— start MATERIAL —

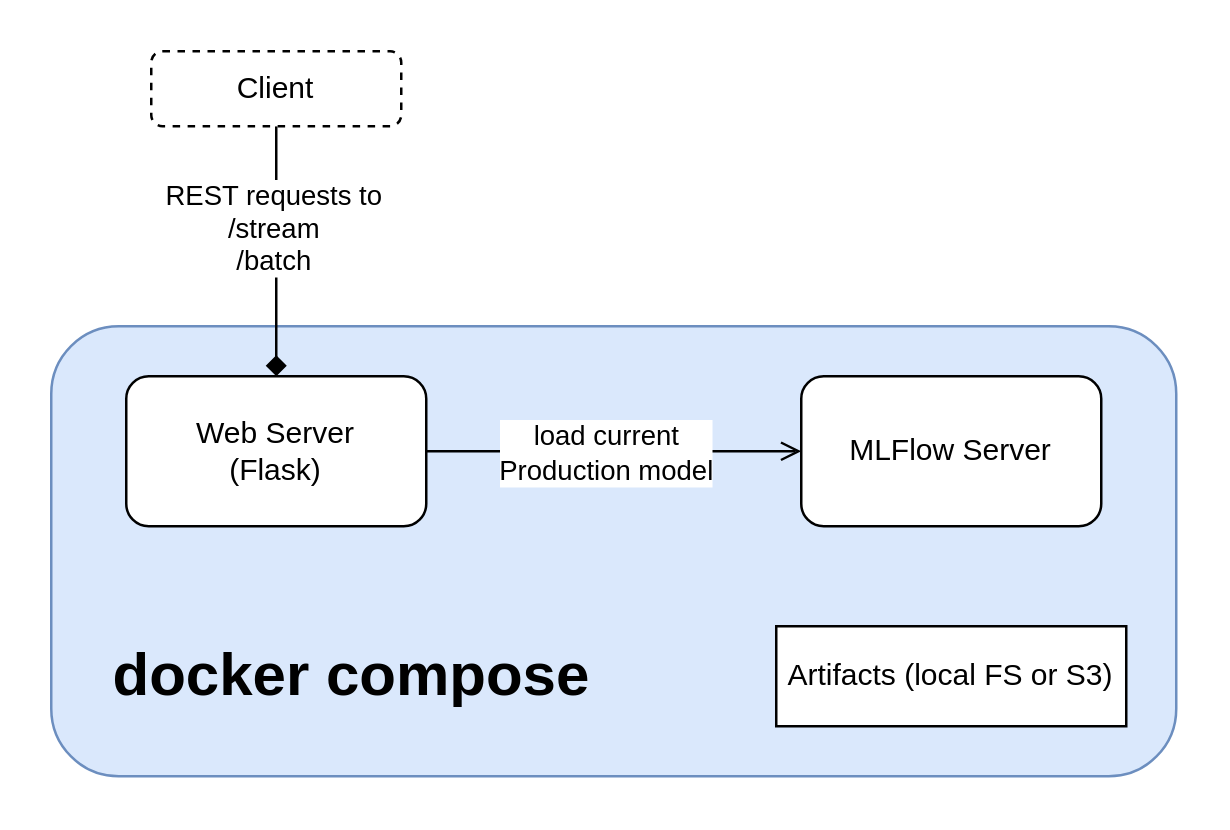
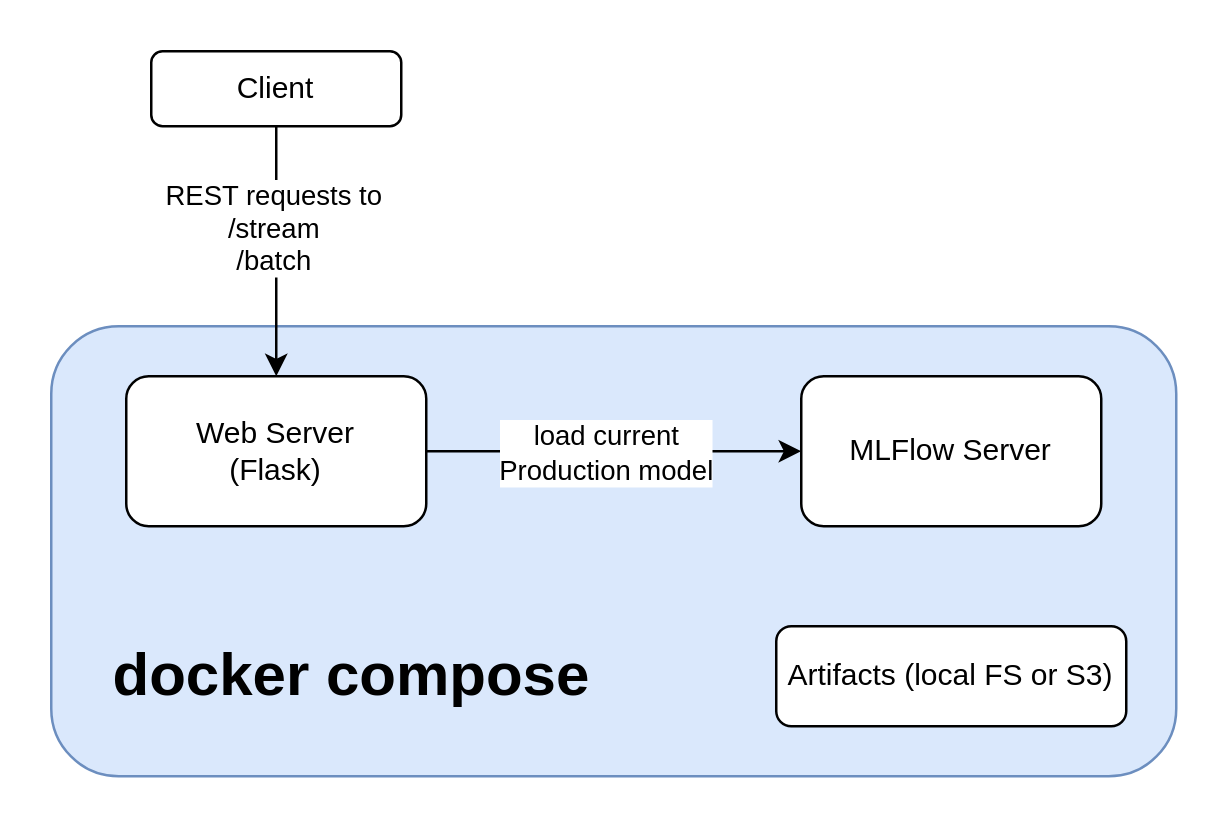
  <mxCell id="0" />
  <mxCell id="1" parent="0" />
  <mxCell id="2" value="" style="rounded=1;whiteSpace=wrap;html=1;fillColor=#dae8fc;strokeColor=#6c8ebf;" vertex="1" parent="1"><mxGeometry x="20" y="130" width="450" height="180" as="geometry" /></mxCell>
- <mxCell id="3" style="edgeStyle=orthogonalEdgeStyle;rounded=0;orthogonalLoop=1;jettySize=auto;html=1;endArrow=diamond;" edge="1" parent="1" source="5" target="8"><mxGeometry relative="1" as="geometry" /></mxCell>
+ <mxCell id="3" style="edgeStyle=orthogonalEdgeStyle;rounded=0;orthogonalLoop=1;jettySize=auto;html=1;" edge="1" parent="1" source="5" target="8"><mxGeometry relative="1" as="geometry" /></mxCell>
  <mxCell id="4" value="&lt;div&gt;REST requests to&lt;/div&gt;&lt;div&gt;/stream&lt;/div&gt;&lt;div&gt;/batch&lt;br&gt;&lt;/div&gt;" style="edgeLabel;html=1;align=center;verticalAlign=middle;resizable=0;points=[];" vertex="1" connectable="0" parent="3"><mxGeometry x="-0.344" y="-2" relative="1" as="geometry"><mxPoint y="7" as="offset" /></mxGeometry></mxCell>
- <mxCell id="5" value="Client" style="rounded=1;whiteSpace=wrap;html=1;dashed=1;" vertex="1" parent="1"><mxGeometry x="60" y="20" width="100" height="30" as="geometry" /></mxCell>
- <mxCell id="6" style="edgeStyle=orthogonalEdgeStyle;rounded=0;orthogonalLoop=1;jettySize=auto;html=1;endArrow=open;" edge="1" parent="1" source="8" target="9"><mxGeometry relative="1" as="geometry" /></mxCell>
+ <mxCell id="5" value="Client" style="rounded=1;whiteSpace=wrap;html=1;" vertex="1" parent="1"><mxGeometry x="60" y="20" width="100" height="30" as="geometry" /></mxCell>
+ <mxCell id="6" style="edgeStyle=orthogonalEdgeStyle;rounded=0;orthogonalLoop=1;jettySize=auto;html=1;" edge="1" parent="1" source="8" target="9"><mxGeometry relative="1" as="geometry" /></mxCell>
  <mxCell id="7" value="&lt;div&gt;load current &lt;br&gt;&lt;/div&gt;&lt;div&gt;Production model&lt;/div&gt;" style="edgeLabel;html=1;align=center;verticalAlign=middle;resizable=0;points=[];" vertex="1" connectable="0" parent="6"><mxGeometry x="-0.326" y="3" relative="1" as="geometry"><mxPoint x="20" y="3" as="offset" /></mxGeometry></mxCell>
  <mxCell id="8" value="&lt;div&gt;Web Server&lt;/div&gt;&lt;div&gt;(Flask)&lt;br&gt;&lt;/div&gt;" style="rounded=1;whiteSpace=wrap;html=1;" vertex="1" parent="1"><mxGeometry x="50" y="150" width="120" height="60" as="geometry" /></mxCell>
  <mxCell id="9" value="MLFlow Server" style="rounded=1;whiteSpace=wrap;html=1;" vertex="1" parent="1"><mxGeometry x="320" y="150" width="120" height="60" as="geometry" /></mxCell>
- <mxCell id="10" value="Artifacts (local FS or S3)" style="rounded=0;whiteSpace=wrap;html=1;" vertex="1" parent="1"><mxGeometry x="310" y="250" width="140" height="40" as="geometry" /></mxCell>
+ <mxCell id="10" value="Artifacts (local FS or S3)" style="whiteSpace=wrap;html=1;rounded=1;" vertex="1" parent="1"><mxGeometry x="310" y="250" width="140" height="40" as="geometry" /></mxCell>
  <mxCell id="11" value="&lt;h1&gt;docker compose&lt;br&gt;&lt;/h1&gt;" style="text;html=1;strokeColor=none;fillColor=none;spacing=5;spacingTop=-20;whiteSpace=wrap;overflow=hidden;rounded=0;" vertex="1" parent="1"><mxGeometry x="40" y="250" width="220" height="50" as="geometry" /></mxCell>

— end MATERIAL —

Show every line in the material above that contains the string "MLFlow", treating uppercase and lowercase letters as different.

→ **SOLUTION FOR THIS TASK**:
  <mxCell id="9" value="MLFlow Server" style="rounded=1;whiteSpace=wrap;html=1;" vertex="1" parent="1"><mxGeometry x="320" y="150" width="120" height="60" as="geometry" /></mxCell>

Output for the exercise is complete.